Building Camelot The Build #3
I’m writing this having just completed my first attempt at implementing AI. It’s working! Mostly! How often is it beating me at the game? Sometimes. It’s not dominating, but it’s rarely far behind in terms of points. It has beaten me a few times although the lucky bugger did get the better tiles! I am not a Camelot The Build pro though, or even much of a competent player myself, so it remains to be seen how good this ai really is. I don’t expect it will ever be able to challenge the best players of this game. Camelot requires more cunning than I am capable of squeezing out of the math operations which currently make up it’s brain.
I talked a little about what I was planning to do a few weeks back, but I’ll go into detail about what I ended up with.
First off, last time I said that making it calculate all the highest scoring places to put it’s tiles was going to be straightforward. Nope. I wasn’t thinking about how the scoring system of the game gives points from adjacent tiles, gardens or the score doubling. This made things much more complicated and actually was the hardest part of the whole thing. The rest of the ideas I had last time made it in though.
In a nutshell, the AI analyses all it’s possible plays and effectively makes a pros/cons list for each one. If an actual human attempted this it would lead to an incredibly boring and drawn out game, but computers tend to be pretty quick at this sort of thing when numbers are involved! Although currently not quick enough, as there are hundreds of potential plays near the start of the game and it takes a little time to calculate– something I’ll be working to refine in the coming weeks.
The pro column consists of the total score it can get this turn, and that’s pretty much it. Simple. I’ve added a little incentive to score off of already placed tiles though- these plays will weigh higher in it’s decision making process.
The cons column is a little more complicated and consists of 1) how much potential there is for an opponent to score from the tiles it’s just played, and 2) the perceived ‘worth/future scoring potential’ of the tiles it’s using.
1) counts up the probability of the opponents having the surrounding tiles and combines that with the points they can get from the tiles it can put down. This was an attempt to stop it from playing it’s most valuable tiles right away for it’s opponents to play off (although in some situations it still does play them fairly early because it decides the points it will get is ‘worth it’). This is a tricky balance to get right I am finding. If I make this variable too conservative, the ai will pass on some opportunities to score massive points which may not be there in later turns. Too aggressive means it will lay down it’s highest scoring tiles at times where an opponent can get a similar or better score by using average tiles.
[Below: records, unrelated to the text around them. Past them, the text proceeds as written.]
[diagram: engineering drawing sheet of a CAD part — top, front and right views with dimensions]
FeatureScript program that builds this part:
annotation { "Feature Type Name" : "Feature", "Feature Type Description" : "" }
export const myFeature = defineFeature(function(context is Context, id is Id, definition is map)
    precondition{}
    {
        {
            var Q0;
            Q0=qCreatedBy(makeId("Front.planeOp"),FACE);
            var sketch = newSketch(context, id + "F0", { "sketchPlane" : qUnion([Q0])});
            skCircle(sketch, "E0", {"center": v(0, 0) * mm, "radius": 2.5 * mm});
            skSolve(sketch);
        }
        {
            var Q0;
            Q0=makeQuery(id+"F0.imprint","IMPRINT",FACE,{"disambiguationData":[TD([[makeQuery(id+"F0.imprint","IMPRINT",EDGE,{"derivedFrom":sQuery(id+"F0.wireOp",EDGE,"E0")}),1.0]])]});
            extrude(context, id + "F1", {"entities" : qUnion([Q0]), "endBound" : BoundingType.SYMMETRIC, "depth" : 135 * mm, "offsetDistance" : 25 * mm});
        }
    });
2) This is something I came up with after I found the AI frequently wasted it’s garden tiles where it could of just used an empty tile. It’s reasoning was that garden tiles are worth 1 where empty tiles are worth 0, so to get the most points this turn I’ll use that garden now (even though the garden wasn’t being used to it’s full potential by scoring off diagonal tiles). So I had to come up with a system, separate to the points in red, that gave value to special tiles like the garden tile. This is a value assigned to each tile based on it’s worth, I guess in essence this is it’s maximum scoring potential. At the start of the game this value is at it’s maximum because there is the biggest chance it can be used to it’s full potential at some point in the game. This value is dropped as the game progresses because that chance lowers. This value is part of the ‘cons’ list, so it will count against it in the decision making process. This ensures tiles like the garden tile will only be played when it can score enough points to ‘overcome/justify’ this value.
I hope all that makes some kind of sense. In the next dev blog I should be telling you about how the presentation is progressing as well as improvements to the AI.